Q: There are a lot of .txt files beginning with "7" (ex: 7xxxxxx.txt) files that are not renamed, why?
A: The files beginning with 7 are 7 bit ASCII, a format with little use these days. Most "7" files are available in "8" format.
Q: Can you provide other formats?
A: Custom programming is very expensive.
Q: You said this is not perfect, how is that?
A: For example, .jpg files were not named with a unique name that identifies which text they are associated with. These exceptions had to be checked and handled manually, and manual processes are especially prone to error. Also, some files do not seem to have a valid entry in the catalog, so they are not renamed. This can be because of a misspelling or such. In my tests only a few dozen files out of 10,000+ were in need of manual renaming. Exceptions that were found are in the "Exceptions" folder.

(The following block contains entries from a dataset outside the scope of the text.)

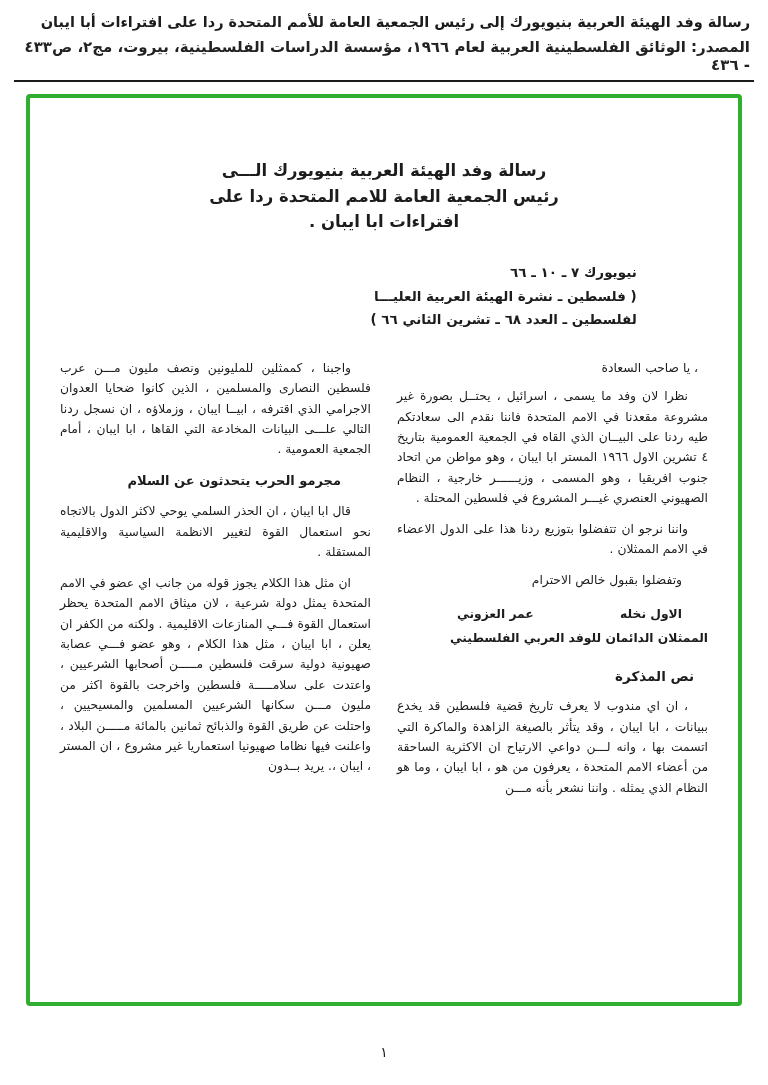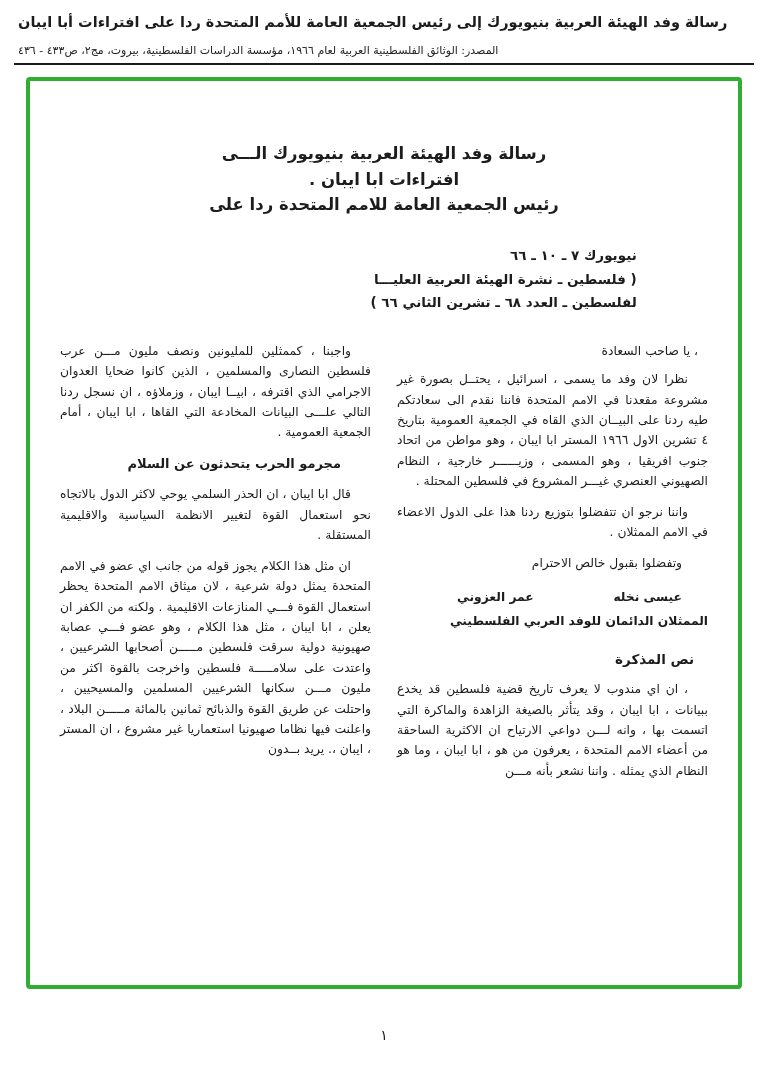--- a/index.html
+++ b/index.html
@@ -8,30 +8,30 @@
     height: 1085px;
     background: #ffffff;
     font-family: "DejaVu Sans", sans-serif;
     color: #1c1c1c;
     direction: rtl;
     overflow: hidden;
   }
   .page { width: 768px; height: 1085px; position: relative; }
 
   
-  .top-header { padding: 12px 18px 0 18px; text-align: left; }
+  .top-header { padding: 12px 18px 0 18px; text-align: right; }
   .top-title {
     font-size: 14.5px;
     font-weight: bold;
     line-height: 1.4;
   }
   .top-source {
-    font-size: 11px;
-    font-weight: normal;
-    margin-top: 12px;
+    font-size: 15px;
+    font-weight: bold;
+    margin-top: 6px;
     color: #222;
   }
   .top-rule {
     border: none;
     border-top: 2px solid #1a1a1a;
     margin: 6px 14px 0 14px;
   }
 
   
   .doc-frame {
@@ -110,39 +110,39 @@
   <div class="top-header">
     <div class="top-title">رسالة وفد الهيئة العربية بنيويورك إلى رئيس الجمعية العامة للأمم المتحدة ردا على افتراءات أبا ايبان</div>
     <div class="top-source">المصدر: الوثائق الفلسطينية العربية لعام ١٩٦٦، مؤسسة الدراسات الفلسطينية، بيروت، مج٢، ص٤٣٣ - ٤٣٦</div>
   </div>
   <hr class="top-rule">
 
   <div class="doc-frame">
 
     <div class="letter-title">
       <div>رسالة وفد الهيئة العربية بنيويورك الـــى</div>
+      <div>رئيس الجمعية العامة للامم المتحدة ردا على</div>
       <div>افتراءات ابا ايبان .</div>
-      <div>رئيس الجمعية العامة للامم المتحدة ردا على</div>
     </div>
 
     <div class="letter-meta">
       <div>نيويورك ٧ ـ ١٠ ـ ٦٦</div>
       <div>( فلسطين ـ نشرة الهيئة العربية العليـــا</div>
       <div>لفلسطين ـ العدد ٦٨ ـ تشرين الثاني ٦٦ )</div>
     </div>
 
     <div class="columns">
 
       <div class="col">
         <div class="salutation">، يا صاحب السعادة</div>
         <div class="para">نظرا لان وفد ما يسمى ، اسرائيل ، يحتــل بصورة غير مشروعة مقعدنا في الامم المتحدة فاننا نقدم الى سعادتكم طيه ردنا على البيــان الذي القاه في الجمعية العمومية بتاريخ ٤ تشرين الاول ١٩٦٦ المستر ابا ايبان ، وهو مواطن من اتحاد جنوب افريقيا ، وهو المسمى ، وزيــــــر خارجية ، النظام الصهيوني العنصري غيـــر المشروع في فلسطين المحتلة .</div>
         <div class="para">واننا نرجو ان تتفضلوا بتوزيع ردنا هذا على الدول الاعضاء في الامم الممثلان .</div>
         <div class="closing">وتفضلوا بقبول خالص الاحترام</div>
         <div class="sig-row">
-          <span>عيسى نخله</span>
+          <span>الاول نخله</span>
           <span>عمر العزوني</span>
         </div>
         <div class="sig-title">الممثلان الدائمان للوفد العربي الفلسطيني</div>
         <div class="memo-heading">نص المذكرة</div>
         <div class="para">، ان اي مندوب لا يعرف تاريخ قضية فلسطين قد يخدع ببيانات ، ابا ايبان ، وقد يتأثر بالصيغة الزاهدة والماكرة التي اتسمت بها ، وانه لـــن دواعي الارتياح ان الاكثرية الساحقة من أعضاء الامم المتحدة ، يعرفون من هو ، ابا ايبان ، وما هو النظام الذي يمثله . واننا نشعر بأنه مـــن</div>
       </div>
 
       <div class="col">
         <div class="para">واجبنا ، كممثلين للمليونين ونصف مليون مـــن عرب فلسطين النصارى والمسلمين ، الذين كانوا ضحايا العدوان الاجرامي الذي اقترفه ، ابيــا ايبان ، وزملاؤه ، ان نسجل ردنا التالي علـــى البيانات المخادعة التي القاها ، ابا ايبان ، أمام الجمعية العمومية .</div>
         <div class="col-heading">مجرمو الحرب يتحدثون عن السلام</div>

Q: There are many, many error messages such as "The system can not find the file specified" during the renaming process.
A: Yes, the rename file contains many files that you are likely never to download (There are over 60,000 lines in the rename file), including old versions and in process versions. Every file you do not have will create an error message. This is not normally an issue.
Q: Will the process keep the pictures related to an etext with the etext?
A: Yes. The pictures will be renamed to something similar to the etext. The picture will naturally sort next to the etext making it simple to find.